Colangite biliare primitiva: Seladelpar ha ridotto la fosfatasi alcalina sierica e la bilirubina in 12 mesi in oltre il 60% dei pazienti

La Colangite Biliare Primitiva colpisce oggi, in Italia, oltre 18.000 persone. Dietro questo dato si nascondono però molti casi sommersi

Seladelpar, un agonista selettivo del recettore PPAR (peroxisome proliferator-activated receptor) delta, ha ridotto la fosfatasi alcalina sierica e la bilirubina in 12 mesi in oltre il 60% dei pazienti con colangite biliare primitiva rispetto al 20% dei pazienti trattati con placebo. Sono questi i risultati preliminari di uno studio di fase 3 che supportano la richiesta di approvazione normativa da parte della FDA per seladelpar.

MATERIALE FORNITO →

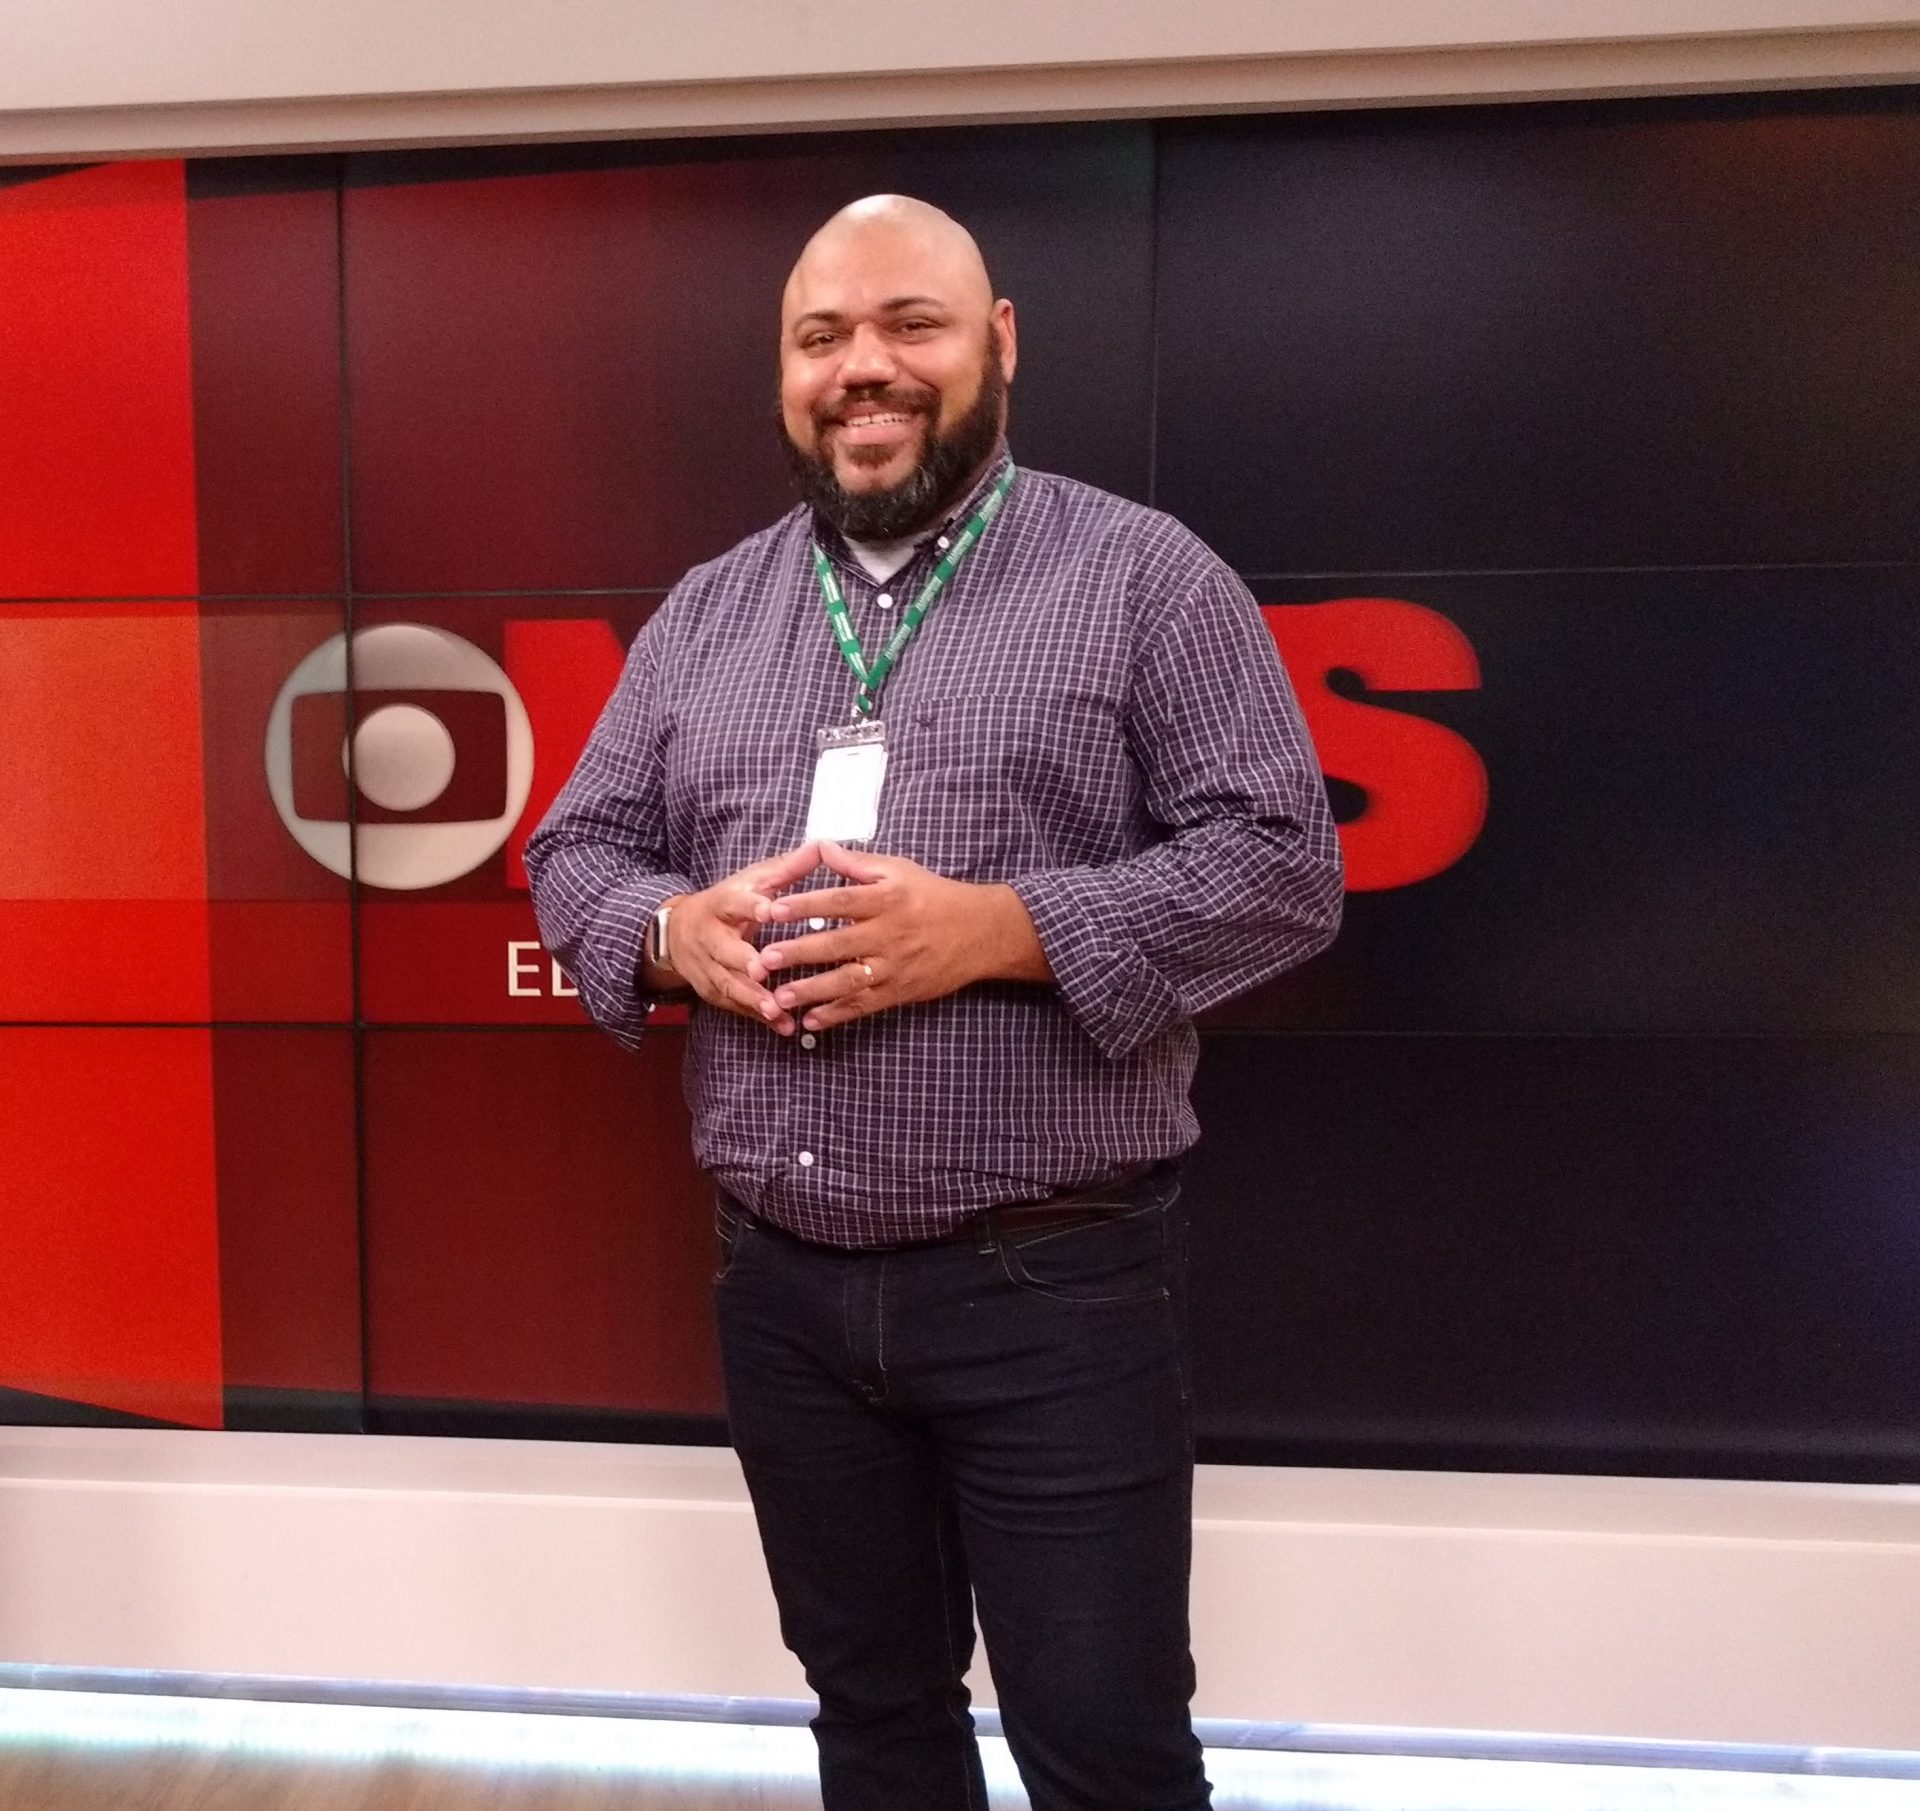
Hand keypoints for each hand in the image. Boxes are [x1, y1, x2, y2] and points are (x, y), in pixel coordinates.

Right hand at [651, 841, 820, 1034]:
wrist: (679, 931)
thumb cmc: (729, 903)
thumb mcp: (753, 880)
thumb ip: (788, 868)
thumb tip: (823, 844)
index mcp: (722, 904)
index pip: (734, 902)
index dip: (750, 906)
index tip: (769, 909)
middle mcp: (710, 937)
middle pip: (724, 950)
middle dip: (742, 961)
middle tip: (762, 969)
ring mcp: (709, 967)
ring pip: (728, 984)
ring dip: (752, 998)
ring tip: (776, 1009)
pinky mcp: (714, 991)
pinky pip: (737, 1007)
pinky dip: (759, 1018)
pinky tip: (784, 1026)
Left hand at [753, 841, 1050, 1031]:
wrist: (979, 932)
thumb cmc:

COMPITO → Estrai dal testo sulla colangite biliare primitiva la parte che si apre con le parole contenenti "Seladelpar, un agonista" e si chiude con "FDA per seladelpar.".

SOLUZIONE DEL COMPITO →
Seladelpar, un agonista selettivo del recettore PPAR (peroxisome proliferator-activated receptor) delta, ha ridotto la fosfatasi alcalina sierica e la bilirubina in 12 mesi in oltre il 60% dei pazienti con colangite biliare primitiva rispetto al 20% dei pazienti trattati con placebo. Sono questi i risultati preliminari di uno studio di fase 3 che supportano la richiesta di approvazione normativa da parte della FDA per seladelpar.